Nick: We had set up for some of the kids to be there, but others just showed up, and it ended up being this very spontaneous thing.
Charlyne: It’s scary, because you want to find a way to get these kids to trust you, but I’m bigger than them…
Nick: Not really. Not by much.
Charlyne: But Nick just told me to jump in there and start playing with them, and they tackled me and wanted to beat me up, and they just sort of accepted me.
Nick: One of the kids actually took the mic and started to interview our crew about love at one point.
I had to derail the “Paper Heart” talk for a bit to ask Michael Cera about working on “Scott Pilgrim” in Toronto, where he’s from.
Michael: I can’t wait. It’s very exciting. I haven’t really shot there since I was 12.
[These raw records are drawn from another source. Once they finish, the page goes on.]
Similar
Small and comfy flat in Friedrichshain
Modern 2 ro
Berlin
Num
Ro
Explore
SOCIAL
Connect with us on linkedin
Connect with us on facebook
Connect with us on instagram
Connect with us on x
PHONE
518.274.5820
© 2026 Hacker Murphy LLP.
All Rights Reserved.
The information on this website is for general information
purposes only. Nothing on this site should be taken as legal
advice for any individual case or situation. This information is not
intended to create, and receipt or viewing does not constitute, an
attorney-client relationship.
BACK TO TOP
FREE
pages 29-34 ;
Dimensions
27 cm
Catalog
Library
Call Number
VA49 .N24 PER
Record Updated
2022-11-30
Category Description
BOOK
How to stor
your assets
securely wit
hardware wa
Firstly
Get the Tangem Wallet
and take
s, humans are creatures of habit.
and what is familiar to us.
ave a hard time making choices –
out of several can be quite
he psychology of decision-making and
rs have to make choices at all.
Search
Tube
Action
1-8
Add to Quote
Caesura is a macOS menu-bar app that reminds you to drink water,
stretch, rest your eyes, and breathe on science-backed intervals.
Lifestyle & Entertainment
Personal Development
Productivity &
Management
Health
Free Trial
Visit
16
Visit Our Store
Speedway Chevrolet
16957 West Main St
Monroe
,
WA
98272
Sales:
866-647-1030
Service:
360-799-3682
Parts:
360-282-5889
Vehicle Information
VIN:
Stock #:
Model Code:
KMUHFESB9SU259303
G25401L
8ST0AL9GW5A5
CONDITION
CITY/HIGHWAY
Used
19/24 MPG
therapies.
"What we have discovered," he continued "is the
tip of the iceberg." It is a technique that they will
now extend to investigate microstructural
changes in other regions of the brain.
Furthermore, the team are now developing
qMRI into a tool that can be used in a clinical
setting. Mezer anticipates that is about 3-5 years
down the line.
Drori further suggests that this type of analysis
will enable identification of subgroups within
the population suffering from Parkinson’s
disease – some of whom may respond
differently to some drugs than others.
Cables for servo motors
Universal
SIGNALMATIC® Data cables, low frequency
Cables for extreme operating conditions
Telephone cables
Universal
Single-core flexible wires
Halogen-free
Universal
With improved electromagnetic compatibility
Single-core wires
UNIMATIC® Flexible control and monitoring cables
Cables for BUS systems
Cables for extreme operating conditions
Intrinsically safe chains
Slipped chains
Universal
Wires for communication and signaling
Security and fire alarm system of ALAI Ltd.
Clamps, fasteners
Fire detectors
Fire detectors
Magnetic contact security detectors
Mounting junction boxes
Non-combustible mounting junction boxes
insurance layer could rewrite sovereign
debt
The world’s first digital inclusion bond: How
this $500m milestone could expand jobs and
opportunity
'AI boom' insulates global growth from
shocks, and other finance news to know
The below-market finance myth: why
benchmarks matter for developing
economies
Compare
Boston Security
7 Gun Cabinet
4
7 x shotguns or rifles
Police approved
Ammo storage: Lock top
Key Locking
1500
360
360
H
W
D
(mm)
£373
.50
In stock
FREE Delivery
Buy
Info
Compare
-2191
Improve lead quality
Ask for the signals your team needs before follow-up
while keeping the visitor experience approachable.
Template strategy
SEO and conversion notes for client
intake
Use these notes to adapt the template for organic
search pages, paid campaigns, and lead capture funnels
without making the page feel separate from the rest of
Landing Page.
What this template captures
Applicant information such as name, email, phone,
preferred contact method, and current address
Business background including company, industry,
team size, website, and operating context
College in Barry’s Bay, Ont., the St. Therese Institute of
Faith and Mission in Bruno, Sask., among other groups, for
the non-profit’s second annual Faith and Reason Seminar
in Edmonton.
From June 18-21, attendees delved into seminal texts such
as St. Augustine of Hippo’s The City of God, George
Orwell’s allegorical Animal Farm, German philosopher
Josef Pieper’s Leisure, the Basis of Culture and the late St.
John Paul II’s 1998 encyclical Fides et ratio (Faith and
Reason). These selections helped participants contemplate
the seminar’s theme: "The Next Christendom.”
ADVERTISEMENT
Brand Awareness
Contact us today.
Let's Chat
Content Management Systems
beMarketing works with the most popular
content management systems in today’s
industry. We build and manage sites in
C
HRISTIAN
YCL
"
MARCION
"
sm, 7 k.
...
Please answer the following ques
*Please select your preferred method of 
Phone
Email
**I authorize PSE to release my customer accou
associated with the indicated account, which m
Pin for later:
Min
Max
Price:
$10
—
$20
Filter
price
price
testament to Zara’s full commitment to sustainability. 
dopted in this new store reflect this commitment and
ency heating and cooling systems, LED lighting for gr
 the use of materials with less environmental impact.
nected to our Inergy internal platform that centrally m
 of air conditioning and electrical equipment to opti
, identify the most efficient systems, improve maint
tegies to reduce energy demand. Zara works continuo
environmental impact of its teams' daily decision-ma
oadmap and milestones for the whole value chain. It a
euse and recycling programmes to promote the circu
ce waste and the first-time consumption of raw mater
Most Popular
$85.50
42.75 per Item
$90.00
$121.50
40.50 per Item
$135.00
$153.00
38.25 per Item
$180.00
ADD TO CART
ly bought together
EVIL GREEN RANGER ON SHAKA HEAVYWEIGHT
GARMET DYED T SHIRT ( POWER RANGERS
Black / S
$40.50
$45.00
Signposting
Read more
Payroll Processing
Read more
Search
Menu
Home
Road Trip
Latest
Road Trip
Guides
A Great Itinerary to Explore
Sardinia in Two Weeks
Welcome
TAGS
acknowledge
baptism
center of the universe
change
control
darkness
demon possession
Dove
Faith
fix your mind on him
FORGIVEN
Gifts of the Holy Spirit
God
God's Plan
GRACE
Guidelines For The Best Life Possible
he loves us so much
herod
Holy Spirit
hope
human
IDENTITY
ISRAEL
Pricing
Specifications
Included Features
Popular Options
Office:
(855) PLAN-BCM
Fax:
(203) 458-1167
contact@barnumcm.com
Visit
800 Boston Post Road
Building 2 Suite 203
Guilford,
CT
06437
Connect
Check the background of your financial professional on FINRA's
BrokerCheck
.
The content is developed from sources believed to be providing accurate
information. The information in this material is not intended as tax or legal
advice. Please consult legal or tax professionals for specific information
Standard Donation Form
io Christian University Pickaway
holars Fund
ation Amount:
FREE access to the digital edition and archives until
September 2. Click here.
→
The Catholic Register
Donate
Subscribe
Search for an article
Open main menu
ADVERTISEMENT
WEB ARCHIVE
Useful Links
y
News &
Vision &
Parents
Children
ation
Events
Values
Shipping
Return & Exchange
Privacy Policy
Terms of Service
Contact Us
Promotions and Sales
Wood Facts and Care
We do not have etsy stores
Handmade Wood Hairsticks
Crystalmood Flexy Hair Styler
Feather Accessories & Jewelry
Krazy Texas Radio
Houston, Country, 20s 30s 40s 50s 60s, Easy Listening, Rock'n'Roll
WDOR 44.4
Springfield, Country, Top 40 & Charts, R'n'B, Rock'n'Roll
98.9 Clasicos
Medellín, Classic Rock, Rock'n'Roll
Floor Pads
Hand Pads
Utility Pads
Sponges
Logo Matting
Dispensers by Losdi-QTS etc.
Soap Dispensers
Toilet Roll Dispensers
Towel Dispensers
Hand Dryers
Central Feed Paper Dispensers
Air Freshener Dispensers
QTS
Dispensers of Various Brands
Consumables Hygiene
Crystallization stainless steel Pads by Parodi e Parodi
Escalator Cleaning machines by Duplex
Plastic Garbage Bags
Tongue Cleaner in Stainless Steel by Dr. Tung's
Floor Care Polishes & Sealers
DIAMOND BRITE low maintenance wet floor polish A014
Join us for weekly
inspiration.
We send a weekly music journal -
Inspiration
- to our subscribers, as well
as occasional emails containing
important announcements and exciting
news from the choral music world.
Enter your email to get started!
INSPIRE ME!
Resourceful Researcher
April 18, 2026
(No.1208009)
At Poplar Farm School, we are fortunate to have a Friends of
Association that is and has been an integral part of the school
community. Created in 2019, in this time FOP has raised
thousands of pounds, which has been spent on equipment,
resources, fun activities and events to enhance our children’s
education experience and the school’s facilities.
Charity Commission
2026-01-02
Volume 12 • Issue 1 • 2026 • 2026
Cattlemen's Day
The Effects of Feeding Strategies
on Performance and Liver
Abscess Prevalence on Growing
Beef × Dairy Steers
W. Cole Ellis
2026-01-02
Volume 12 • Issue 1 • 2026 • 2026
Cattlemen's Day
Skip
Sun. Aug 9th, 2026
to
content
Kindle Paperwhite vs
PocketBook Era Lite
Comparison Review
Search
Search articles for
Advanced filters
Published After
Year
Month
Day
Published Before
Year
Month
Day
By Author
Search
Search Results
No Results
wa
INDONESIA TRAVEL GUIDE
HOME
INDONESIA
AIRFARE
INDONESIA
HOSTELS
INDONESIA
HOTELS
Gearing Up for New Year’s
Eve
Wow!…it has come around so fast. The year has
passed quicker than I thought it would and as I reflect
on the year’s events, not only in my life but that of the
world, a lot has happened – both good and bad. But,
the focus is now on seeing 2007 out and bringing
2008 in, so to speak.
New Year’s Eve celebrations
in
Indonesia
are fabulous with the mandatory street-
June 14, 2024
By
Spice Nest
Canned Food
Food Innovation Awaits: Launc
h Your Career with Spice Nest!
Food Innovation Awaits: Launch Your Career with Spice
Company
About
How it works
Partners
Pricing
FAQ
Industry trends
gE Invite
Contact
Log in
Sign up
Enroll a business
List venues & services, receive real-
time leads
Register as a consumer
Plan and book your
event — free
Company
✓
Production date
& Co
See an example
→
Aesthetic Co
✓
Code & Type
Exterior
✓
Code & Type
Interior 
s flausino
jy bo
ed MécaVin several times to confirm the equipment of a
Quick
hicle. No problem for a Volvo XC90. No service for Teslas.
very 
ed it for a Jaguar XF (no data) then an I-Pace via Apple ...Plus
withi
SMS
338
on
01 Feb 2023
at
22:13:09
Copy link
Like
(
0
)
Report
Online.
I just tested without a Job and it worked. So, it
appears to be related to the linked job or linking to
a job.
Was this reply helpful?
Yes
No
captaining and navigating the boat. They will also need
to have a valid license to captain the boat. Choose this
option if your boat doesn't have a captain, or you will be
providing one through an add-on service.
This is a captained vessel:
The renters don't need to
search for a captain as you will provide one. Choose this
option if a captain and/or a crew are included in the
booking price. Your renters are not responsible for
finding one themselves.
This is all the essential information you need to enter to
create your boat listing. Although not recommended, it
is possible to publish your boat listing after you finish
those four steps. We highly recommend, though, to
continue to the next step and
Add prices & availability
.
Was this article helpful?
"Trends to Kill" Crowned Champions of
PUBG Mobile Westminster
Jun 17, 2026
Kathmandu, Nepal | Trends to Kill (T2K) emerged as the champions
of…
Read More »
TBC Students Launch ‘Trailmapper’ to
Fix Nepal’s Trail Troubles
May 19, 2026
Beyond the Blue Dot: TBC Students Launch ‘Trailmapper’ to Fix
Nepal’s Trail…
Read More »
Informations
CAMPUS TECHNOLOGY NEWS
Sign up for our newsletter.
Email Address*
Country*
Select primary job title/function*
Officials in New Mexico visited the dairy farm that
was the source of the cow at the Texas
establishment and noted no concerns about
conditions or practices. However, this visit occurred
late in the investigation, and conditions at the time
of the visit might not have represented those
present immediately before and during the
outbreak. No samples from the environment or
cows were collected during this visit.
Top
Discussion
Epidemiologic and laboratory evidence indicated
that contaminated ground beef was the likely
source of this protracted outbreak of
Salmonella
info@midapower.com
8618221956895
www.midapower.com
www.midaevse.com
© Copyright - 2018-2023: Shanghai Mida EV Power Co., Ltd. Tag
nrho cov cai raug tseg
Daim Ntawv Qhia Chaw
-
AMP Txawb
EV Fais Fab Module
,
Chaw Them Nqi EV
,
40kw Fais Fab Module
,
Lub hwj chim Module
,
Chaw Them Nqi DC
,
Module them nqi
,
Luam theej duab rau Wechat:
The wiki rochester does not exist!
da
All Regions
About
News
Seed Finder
Drew: I’m excited about that film, and more so every day as the cast list comes together. I know Edgar’s already up there and getting ready. It’s a challenge, though. I mean, as much as I feel like the Michael in “Paper Heart” is the closest thing I’ve seen onscreen so far to the real Michael, the one I’ve met and spoken with… Scott’s very different than you are.
Michael: Yeah. Definitely.
Drew: Are you in fight training now?
Everyone on Michael’s side of the table laughs uproariously at the question as Michael shakes his head.
Drew: I met the fight coordinator when he was still on “Kick-Ass,” but it sounded like he had some plans for you. That’s a serious dude.
Michael: Yeah. Brad. I made it very clear to him what I am not capable of, and what I don’t think I’ll ever be capable of.
We talked a little more about their hopes for distributors, and as the conversation wound down into just casual joking around and small talk, I was struck again by what a warm, genuine group of people they are.
“Paper Heart” was financed by Anchor Bay, so you’ll definitely get a chance to eventually see it on DVD, but I hope a distributor grabs it for theatrical release as well. It’s not as slick or as commercial and ready-to-sell as something like “500 Days Of Summer,” but that’s exactly why I responded to “Paper Heart” as much as I did. It feels handmade, authentic, and the questions Charlyne wrestles with are common questions. It’s a special film, and I’m glad I took the time to sit down with them in the midst of the hectic pace of the festival.